→ LISTED ENTRIES
=== Begin Enclosure ===

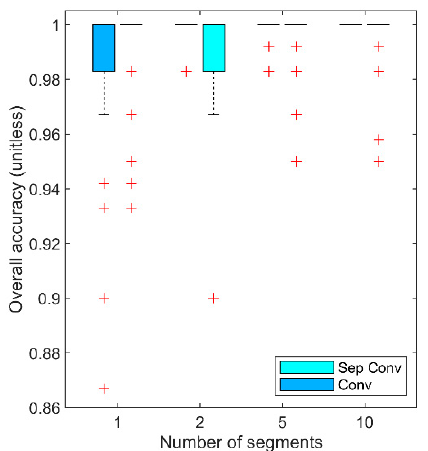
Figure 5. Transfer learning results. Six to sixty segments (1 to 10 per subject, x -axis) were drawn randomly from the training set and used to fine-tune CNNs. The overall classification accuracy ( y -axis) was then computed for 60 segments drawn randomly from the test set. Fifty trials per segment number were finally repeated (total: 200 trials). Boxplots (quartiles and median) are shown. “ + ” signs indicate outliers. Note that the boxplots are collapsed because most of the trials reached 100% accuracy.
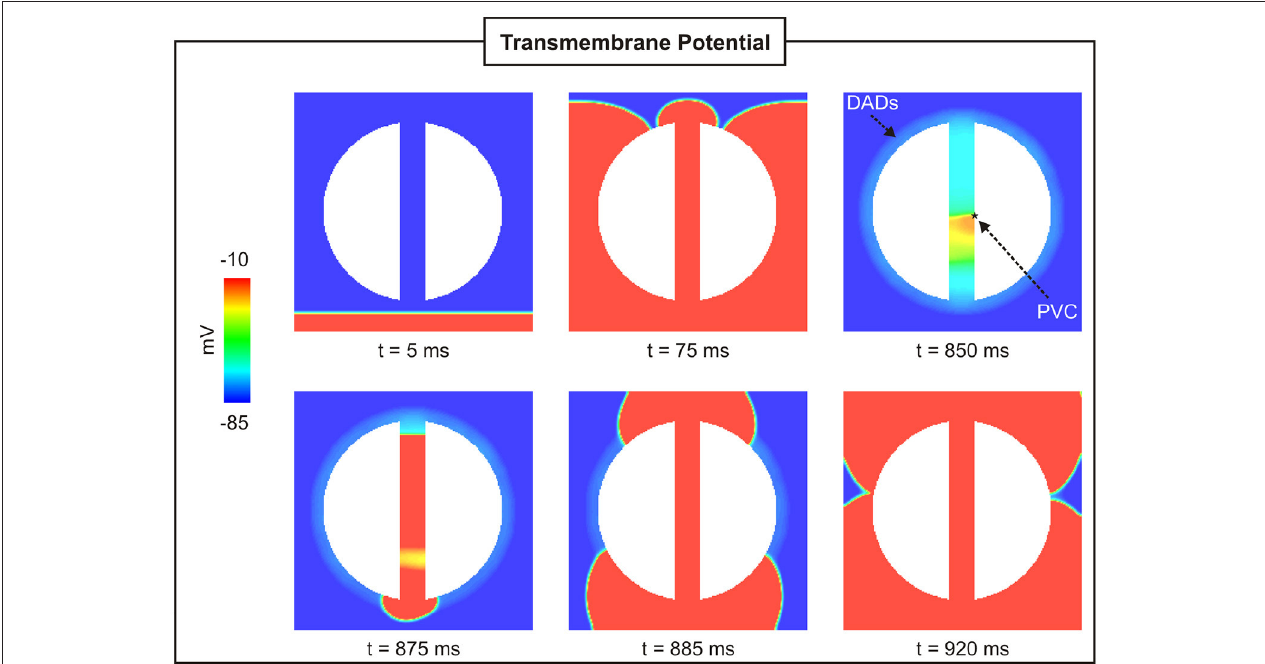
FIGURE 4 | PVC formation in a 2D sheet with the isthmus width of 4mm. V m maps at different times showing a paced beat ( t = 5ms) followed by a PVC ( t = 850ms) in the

=== End Enclosure ===
=== Begin Enclosure ===

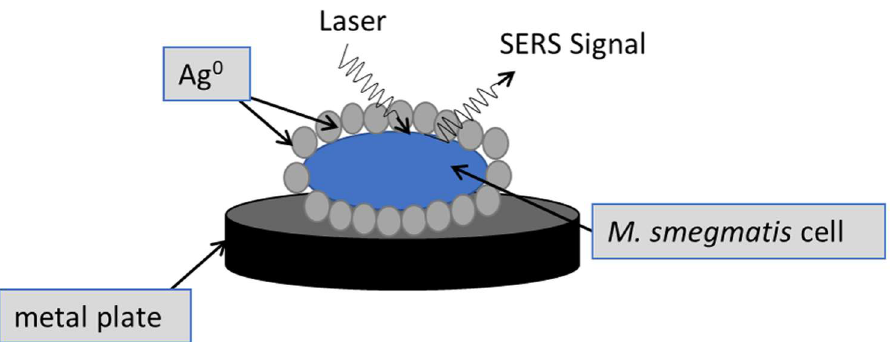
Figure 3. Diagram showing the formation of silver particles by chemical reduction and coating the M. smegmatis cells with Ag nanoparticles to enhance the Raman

=== End Enclosure ===

→ TASK PROMPT
Only a number should come back: the count of lines above that include "with".

→ SOLUTION TO THIS TASK
2